The evidence shows that David had been attentive and kind to his parents as long as they lived together, and that after his father's death his care, kindness, and respect for his mother's comfort and wishes had been remarkable. She had borne and reared a large family, and had very little education, being able to read print, but not able to write or read writing. Had been an excellent housekeeper and a good manager of such matters, but had no experience in business matters generally. She had good judgment of matters within her sphere of action. She received a fall and injury to her hip or hips, so that for the last ten years of her life she had to walk on crutches. She was, on account of her old age, when the deed in question was made and signed, weak in body and mind, but the weakness of her mind came from old age and not from unsoundness of mind. A short time before the deed was made she had suffered a slight attack of apoplexy, but was able to go about as usual on her crutches, and to talk, when the deed was made. A lawyer by the name of Wesner, then living in Lebanon, but who shortly afterwards died, had been notified by David to come to the farm for some purpose. He, in company with one Titus, came, and on inquiry made by the hired woman at the Slayback residence who those men were, as they approached the house, David answered in the presence and hearing of his mother that they were the men that his mother had requested him to have come out, or something of that kind, to which she made no reply. Mr. Wesner and David went into an adjoining room, with the door open, and prepared the deed. When it was ready, Mr. Wesner invited David's mother in to sign it. She walked in, and remarked that she could not write, and requested Mr. Wesner to write her name, and she made her mark. She was then about ninety-one years of age, and died in about a year afterwards.

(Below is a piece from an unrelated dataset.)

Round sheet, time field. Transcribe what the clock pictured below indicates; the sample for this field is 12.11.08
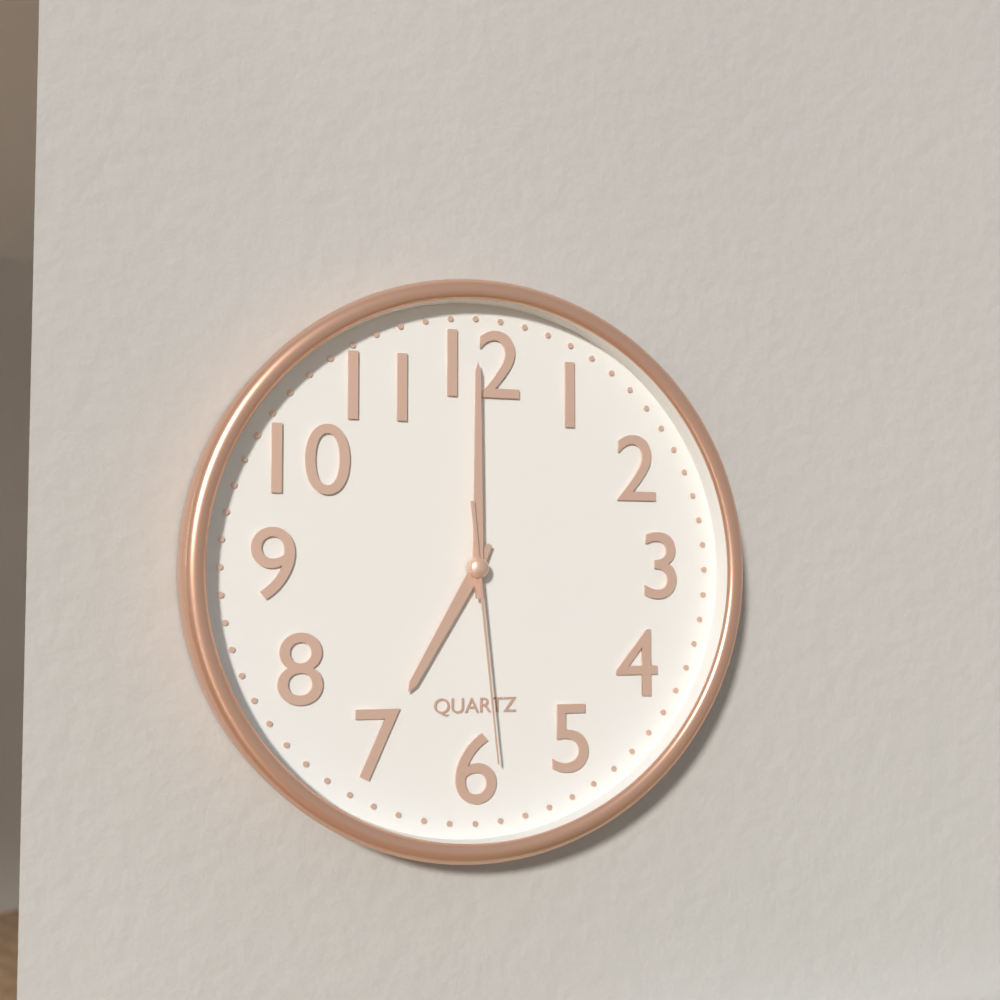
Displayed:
7.00.29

If the finding and judgment are to be upheld, it must be on the ground, as before remarked, that the deed was procured by the undue influence exerted by David over his mother in inducing her to make the same, because, as before remarked, there was no evidence of unsoundness of mind, and the finding of the trial court so treats the evidence. Neither is there any evidence of undue influence, unless that fact is required by law to be presumed from the condition and situation of the parties to the deed and the circumstances surrounding the transaction. Appellees' counsel urge with great ability and learning that such undue influence must be presumed from the circumstances mentioned, and if the relation of parent and child did not exist between the grantor and grantee in this case, there being no valuable consideration for the deed, the uniform current of authority everywhere would require us to presume that the deed was procured by undue influence. In other words, equity will overturn such a deed unless the presumption of undue influence arising from the circumstances mentioned is rebutted by affirmative proof that the grantee did not procure the deed by undue influence. This line of authority and adjudged cases, cited by appellees' learned counsel, vast in number, both English and American, are not applicable to the present case because of the...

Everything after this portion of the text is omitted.